SoleneChiche commented 9 years ago

If I may, I would like to propose this one, which is 9.6Kb, but is commented, much more easy too use, less complex than the current one and allow the TTML parser to correctly parse inline span elements: https://github.com/henrikingo/xml2json

Let me explain. Currently in the TTML Parser, the subtitle can only be parsed completely if it is a simple

<p> .. </p>

or a simple

<p><span> .. </span></p>

and then working only for the following json structure:

p_asArray{
__text: "hello world"
other attributes
}

Or:

p_asArray{
__text: undefined
other attributes
span_asArray{
       __text: "hello world"
       other attributes
       }            
}

However if you have a span plus something outside of it in the paragraph, or several span, it will be impossible to get to know how interleave the texts:

capture d ecran 2015-03-11 a 08 46 33

For the following subtitle:

<p style="defaultStyle" end="00:00:10.000" begin="00:00:00.000" region="defaultRegion" xml:id="sub1" >Hello, <span style="defaultStyle" > I am a </span> EBU-TT-D <span style="defaultStyle" >subtitle </span> 1</p>

So as you can see, no way to correctly interleave the parts together.

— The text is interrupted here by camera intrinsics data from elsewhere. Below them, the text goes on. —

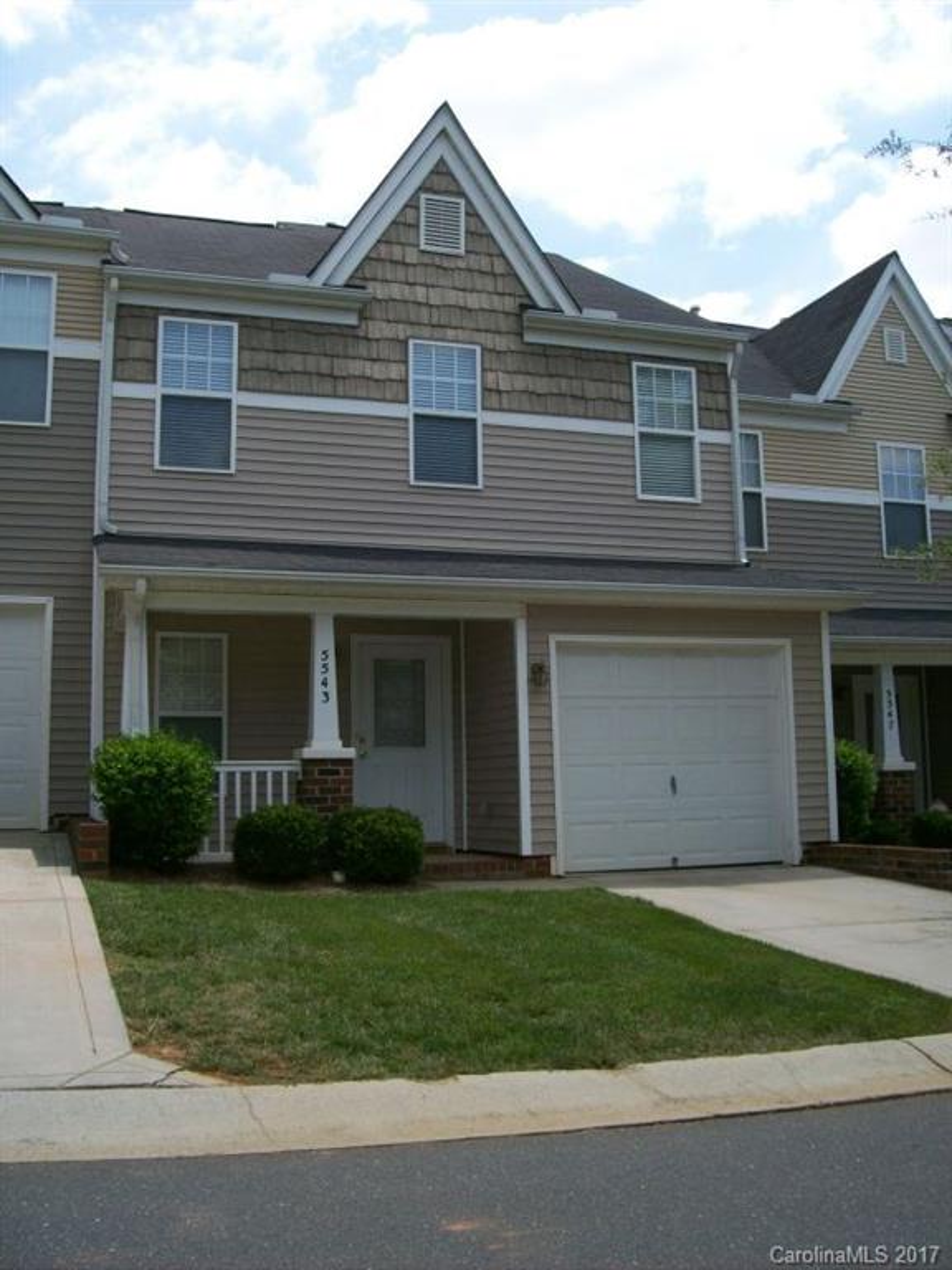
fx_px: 1320
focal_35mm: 36
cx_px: 476
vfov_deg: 51.4
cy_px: 635
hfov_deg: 39.7
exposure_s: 1/449
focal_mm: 6
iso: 80
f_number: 4.8
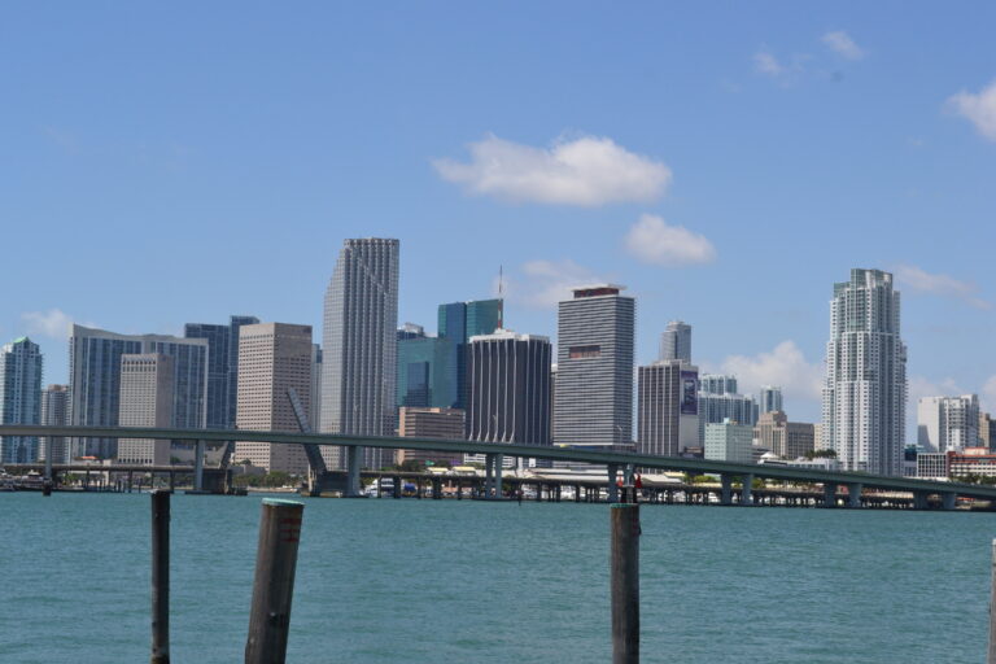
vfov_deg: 20.6
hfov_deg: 30.5
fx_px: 1826
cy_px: 332
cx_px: 498
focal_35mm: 66
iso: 400
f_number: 13
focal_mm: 44
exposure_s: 1/640
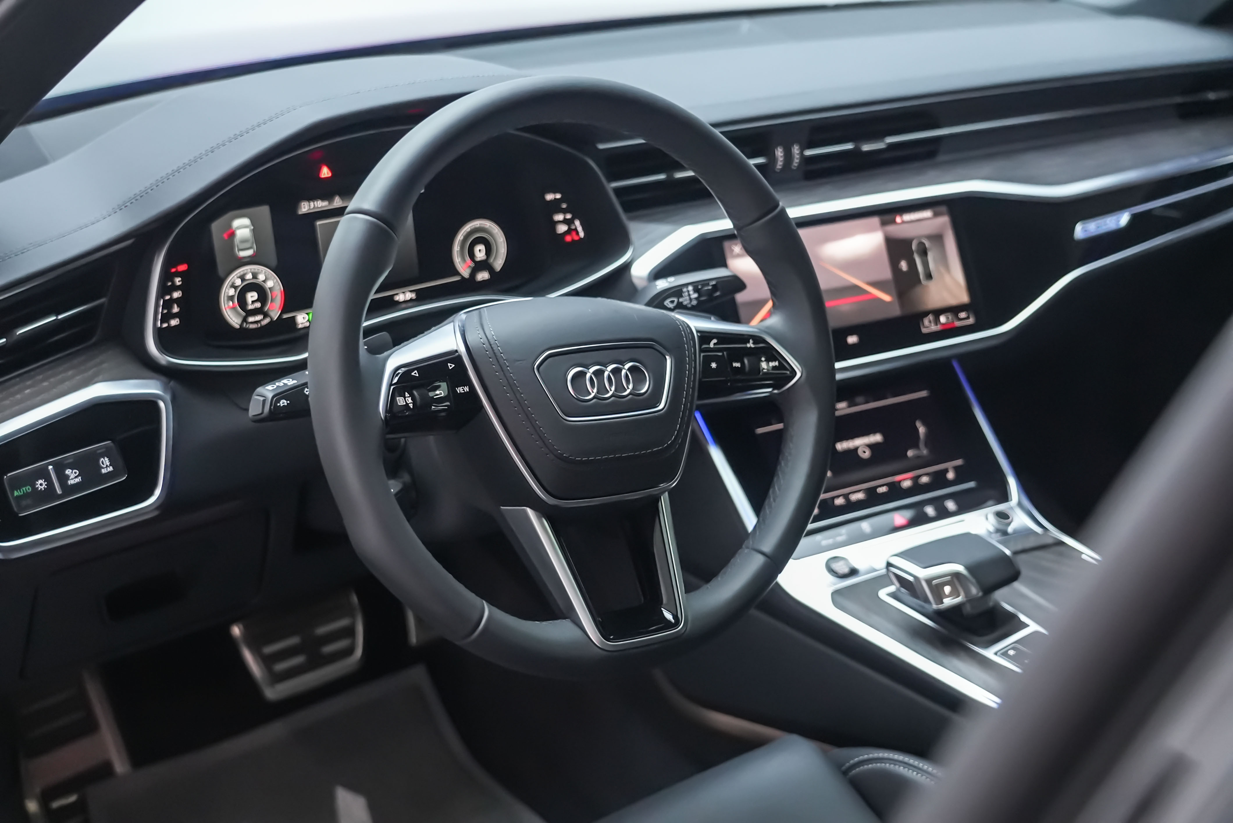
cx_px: 616
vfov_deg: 31.9
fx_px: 1439
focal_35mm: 42
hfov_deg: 46.4
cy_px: 412
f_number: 4
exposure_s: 1/125
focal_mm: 42
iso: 12800
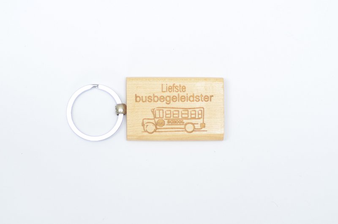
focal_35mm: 150
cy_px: 112
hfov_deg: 13.7
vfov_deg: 9.1
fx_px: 1406
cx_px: 169
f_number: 5
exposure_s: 1/8
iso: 100
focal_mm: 100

The parser I propose is giving the following result:

"body":    {
      "p@style":"defaultStyle",
      "p@end":"00:00:10.000",
      "p@begin":"00:00:00.000",
      "p@region":"defaultRegion",
      "p@xml:id":"sub1",
      "p":[
        "Hello, ",
        {
          "span@style":"defaultStyle",
          "span":" I am a "
        },
        " EBU-TT-D ",
        {
          "span@style":"defaultStyle",
          "span":"subtitle "
        },
        " 1"
      ]
    }
dsparacio commented 8 years ago

Closing a lot has been changed since this issue was created.